# Evaluate accuracy of polynomial root finding

Given the coefficients of a polynomial of high degree, i.e. n > 10.000. The polynomials have some nice structure such that I was able to find a way to compute its roots. Now I would like to evaluate how accurate these computed roots actually are. What is the best way to do this?

Initially, I tried to compute the coefficients from the roots, but this turns out to be numerically unstable. For more details here.
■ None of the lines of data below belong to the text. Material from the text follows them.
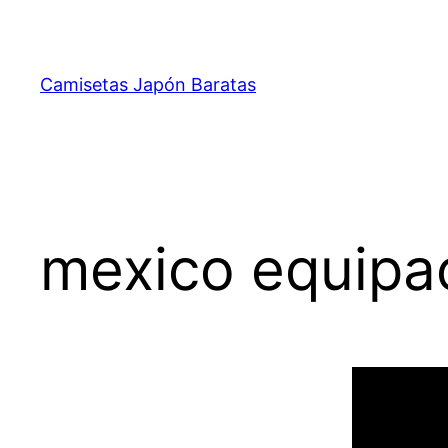
Saltar
al
contenido
Camisetas Japón Baratas
mexico equipa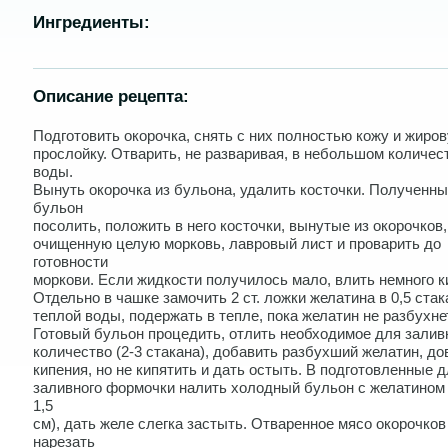
Ингредиенты:
Описание рецепта:
Подготовить окорочка, снять с них полностью кожу и жиро
прослойку. Отварить, не разваривая, в небольшом количес
воды.
Вынуть окорочка из бульона, удалить косточки. Полученн
бульон
посолить, положить в него косточки, вынутые из окорочков,
очищенную целую морковь, лавровый лист и проварить до
готовности
моркови. Если жидкости получилось мало, влить немного к
Отдельно в чашке замочить 2 ст. ложки желатина в 0,5 стак
теплой воды, подержать в тепле, пока желатин не разбухнет
Готовый бульон процедить, отлить необходимое для залив
количество (2-3 стакана), добавить разбухший желатин, до
кипения, но не кипятить и дать остыть. В подготовленные 
заливного формочки налить холодный бульон с желатином 
1,5
см), дать желе слегка застыть. Отваренное мясо окорочков
нарезать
• How did you manage the roots? Which method? (Newton, bisection...) Sep 25, 2017 at 15:46
• @Raffaele: The strongest property of the polynomials $p$ are that the roots are on the unit circle. So, having $p$ as the denominator of a transfer function, its impulse response consists of sinusoids with angles corresponding to the root location. (Hope this makes sense) In the end I refine with Newton.
– Jiro
Sep 25, 2017 at 15:56
• I find it difficult to believe that the structure which allowed you to find the roots would not be helpful when trying to evaluate their quality. Consider writing a few words about the structure. Also add a few words about the desired properties of a "more collective evaluation of the roots". Error estimates can be derived from successive iterates of Newton's method. at little extra cost. Why would a SIMD/OpenMP implementation of this not be good enough? Sep 25, 2017 at 17:38
• @CarlChristian Sorry, my idea for a "more collective evaluation of the roots" was pointless.